● **Task brief**
Could you print, exactly and without pictures, only the lines from the one with "Do you know the exact dates?" through the end of the records below?

● **Page-level text extractions**
┏━━
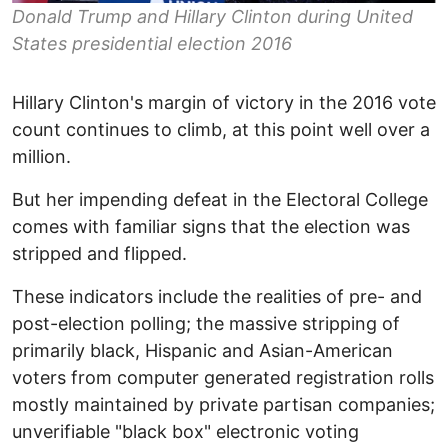
Donald Trump and Hillary Clinton during United
States presidential election 2016
Hillary Clinton's margin of victory in the 2016 vote
count continues to climb, at this point well over a
million.
But her impending defeat in the Electoral College
comes with familiar signs that the election was
stripped and flipped.
These indicators include the realities of pre- and
post-election polling; the massive stripping of
primarily black, Hispanic and Asian-American
voters from computer generated registration rolls
mostly maintained by private partisan companies;
unverifiable "black box" electronic voting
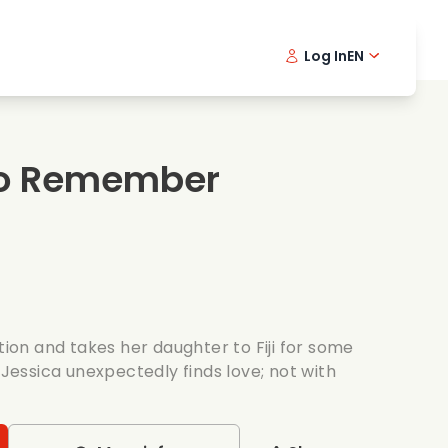
Log In
EN
sic films
Detective series
Danish 
Frenc
Fi
oking films
Thrilling series
Swedish
Port
o Remember
mantic series
Wedding
ation and takes her daughter to Fiji for some
 Jessica unexpectedly finds love; not with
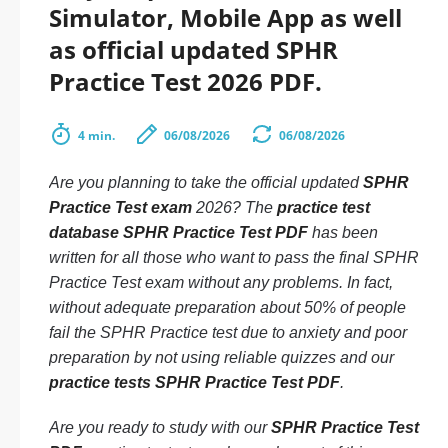
Simulator, Mobile App as well
as official updated SPHR
Practice Test 2026 PDF.
4 min.
06/08/2026
06/08/2026
Are you planning to take the official updated
SPHR
Practice Test exam
2026? The
practice test
database SPHR Practice Test PDF
has been
written for all those who want to pass the final SPHR
Practice Test exam without any problems. In fact,
without adequate preparation about 50% of people
fail the SPHR Practice test due to anxiety and poor
preparation by not using reliable quizzes and our
practice tests SPHR Practice Test PDF
.
Are you ready to study with our
SPHR Practice Test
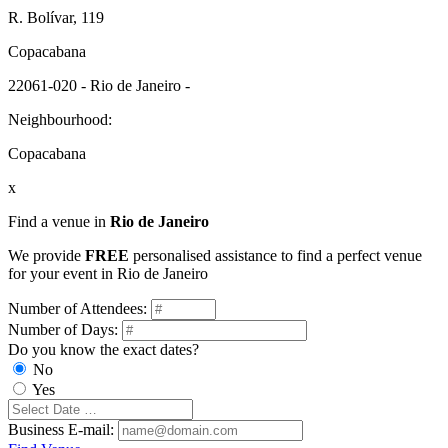
R. Bolívar, 119
Copacabana
22061-020 - Rio de Janeiro -
Neighbourhood:
Copacabana
x
Find a venue in
Rio de Janeiro
We provide
FREE
personalised assistance to find a perfect venue
for your event in Rio de Janeiro
Number of Attendees:
Number of Days:
Do you know the exact dates?
No
Yes
Business E-mail:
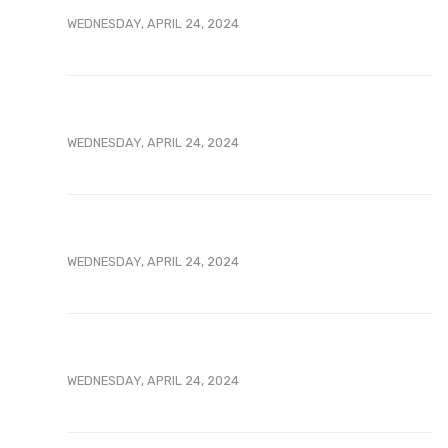
WEDNESDAY, APRIL 24, 2024
WEDNESDAY, APRIL 24, 2024
WEDNESDAY, APRIL 24, 2024
WEDNESDAY, APRIL 24, 2024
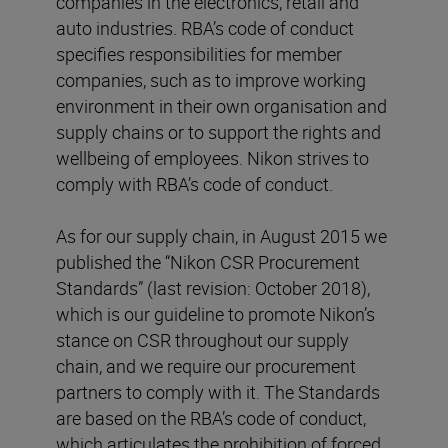
companies in the electronics, retail and
auto industries. RBA’s code of conduct
specifies responsibilities for member
companies, such as to improve working
environment in their own organisation and
supply chains or to support the rights and
wellbeing of employees. Nikon strives to
comply with RBA’s code of conduct.
As for our supply chain, in August 2015 we
published the “Nikon CSR Procurement
Standards” (last revision: October 2018),
which is our guideline to promote Nikon’s
stance on CSR throughout our supply
chain, and we require our procurement
partners to comply with it. The Standards
are based on the RBA’s code of conduct,
which articulates the prohibition of forced,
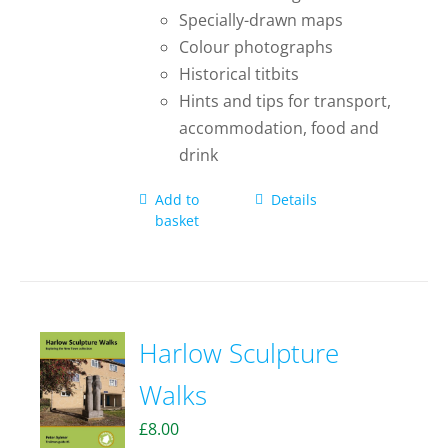
Specially-drawn maps
Colour photographs
Historical titbits
Hints and tips for transport,
accommodation, food and
drink
Add to
Details
basket
Harlow Sculpture
Walks
£
8.00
┗━━
● **Exercise solution**
Do you know the exact dates?
No
Yes
Business E-mail:
WEDNESDAY, APRIL 24, 2024
WEDNESDAY, APRIL 24, 2024
WEDNESDAY, APRIL 24, 2024
WEDNESDAY, APRIL 24, 2024
companies in the electronics, retail and
auto industries. RBA’s code of conduct
specifies responsibilities for member
companies, such as to improve working
environment in their own organisation and
supply chains or to support the rights and
wellbeing of employees. Nikon strives to
comply with RBA’s code of conduct.
As for our supply chain, in August 2015 we
published the “Nikon CSR Procurement
Standards” (last revision: October 2018),
which is our guideline to promote Nikon’s
stance on CSR throughout our supply
chain, and we require our procurement
partners to comply with it. The Standards
are based on the RBA’s code of conduct,
which articulates the prohibition of forced,
Specially-drawn maps
Colour photographs
Historical titbits
Hints and tips for transport,
accommodation, food and
drink
Add to
Details
basket
Harlow Sculpture
Walks
£
8.00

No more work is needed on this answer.